Airline-backed travel Web site Orbitz readies for launch day scrutiny

Orbitz is probably the only Internet start-up that requires employees to attend a four-hour seminar on antitrust law, signaling just how much scrutiny the travel Web site, which officially launches on Monday, faces from rivals, consumer advocates and federal authorities.
The watchfulness is only going to intensify, said chief executive Jeffrey Katz, which is why ``we`ve taken a lot of steps to make sure that we live within the bounds of the law.``
Critics say Orbitz, backed by $145 million in seed money from five major airlines, will reduce, if not eliminate, competition and pave the way for higher prices. Orbitz, which also lists vacation packages, hotel rooms and rental cars, denies the allegations. Katz said Orbitz will enhance competition by listing fares from all airlines without bias. A lot is at stake. Roughly $12 billion was spent online in 2000 for airline tickets, approximately 6 percent of all airplane ticket sales. That figure is expected to more than double by 2004, according to Forrester Research of Cambridge, Mass.
A Department of Transportation investigation of Orbitz, which is owned by American, Continental, Delta, Northwest and United airlines, found no evidence of monopolistic behavior, but the agency said it would monitor the company in the months ahead. The Justice Department is conducting a separate probe.
Regardless, Katz said, the success or failure of Orbitz—barring any Justice Department intervention - is now ``an issue of do consumers like Orbitz or not.`` As a bonus to people who register with Orbitz over the next six weeks, the company will regularly raffle off domestic and international plane tickets.
The cheapest tickets anywhere is the main promise of Orbitz, but the company is also promoting customer services, such as automated e-mails to alert travelers in case of plane delays, a practice that has become an industry standard.
``Travelocity and Expedia already send alerts,`` said Henry Harteveldt, senior analyst at Forrester, referring to the No.1 and No. 2 online travel sites, respectively.
At least two-dozen airlines have agreed to provide Orbitz with all of their published fares, including so-called Web fares, which are heavily discounted tickets promoted on their own Internet sites. The agreement stipulates that airlines cannot publish cheaper fares anywhere else without making them available at
Consumer advocates say, by definition, this will wipe out price competition. ``You`ve got the nation`s major airlines, except for Southwest, agreeing that they won`t sell to any other travel agency tickets that are cheaper than those they sell through (Orbitz),`` said Mark Silbergeld, co-director of the Washington office of Consumers Union, which publishes Consumer Reports magazine.

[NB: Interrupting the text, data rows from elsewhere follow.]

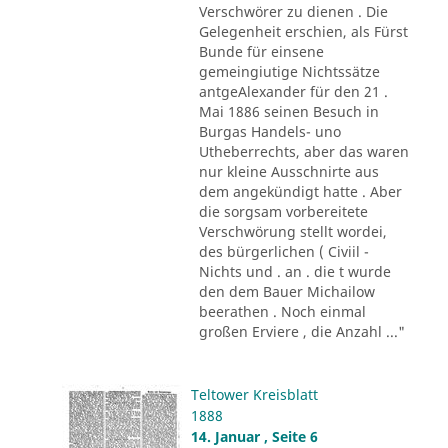
Verschwörer zu dienen . Die
Gelegenheit erschien, als Fürst
Bunde für einsene
gemeingiutige Nichtssätze
antgeAlexander für den 21 .
Mai 1886 seinen Besuch in
Burgas Handels- uno
Utheberrechts, aber das waren
nur kleine Ausschnirte aus
dem angekündigt hatte . Aber
die sorgsam vorbereitete
Verschwörung stellt wordei,
des bürgerlichen ( Civiil -
Nichts und . an . die t wurde
den dem Bauer Michailow
beerathen . Noch einmal
großen Erviere , die Anzahl ..."
Teltower Kreisblatt
1888
14. Januar , Seite 6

``In effect, it`s a platform for maintaining high prices,`` Silbergeld said.
Southwest Airlines Inc., which blocks Orbitz from selling its tickets or displaying its online fares, sued Orbitz last month, saying the industry-backed start-up was deceiving consumers with the slogan ``always the lowest fares.`` Southwest said it routinely has less expensive fares on its own Web site.
Katz believes that what really scares competitors is Orbitz` ``disruptive technology,`` which essentially enables it to search available flights with less reliance on computerized reservation systems, or CRS.

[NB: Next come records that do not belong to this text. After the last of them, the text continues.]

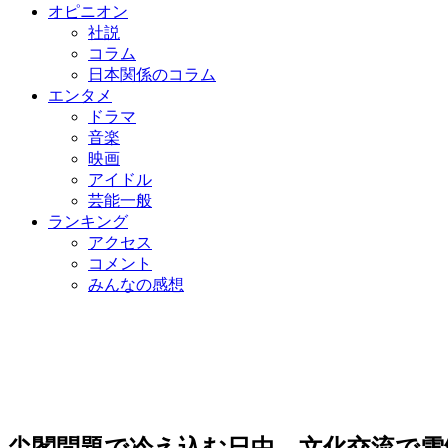
オピニオン
社説
コラム
日本関係のコラム
エンタメ
ドラマ
音楽
映画
アイドル
芸能一般
ランキング
アクセス
コメント
みんなの感想
尖閣問題で冷え込む日中、文化交流で雪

CRS companies such as Galileo, Worldspan and Sabre, typically charge airlines between $12 and $15 for each ticket booked and kick back a rebate to the travel agent or Web site responsible for the sale.
Orbitz says it will cut airlines` spending on CRS services by about 60 percent and save them about 30 percent on each transaction compared with travel agents or Web sites.
The CRS industry an ``oligopoly`` that ``needs competition,`` Katz said.
However, critics worry about the disappearance of this industry middleman.
``Orbitz would be a very welcome competitor if it were not owned by the suppliers,`` said Silbergeld of Consumers Union.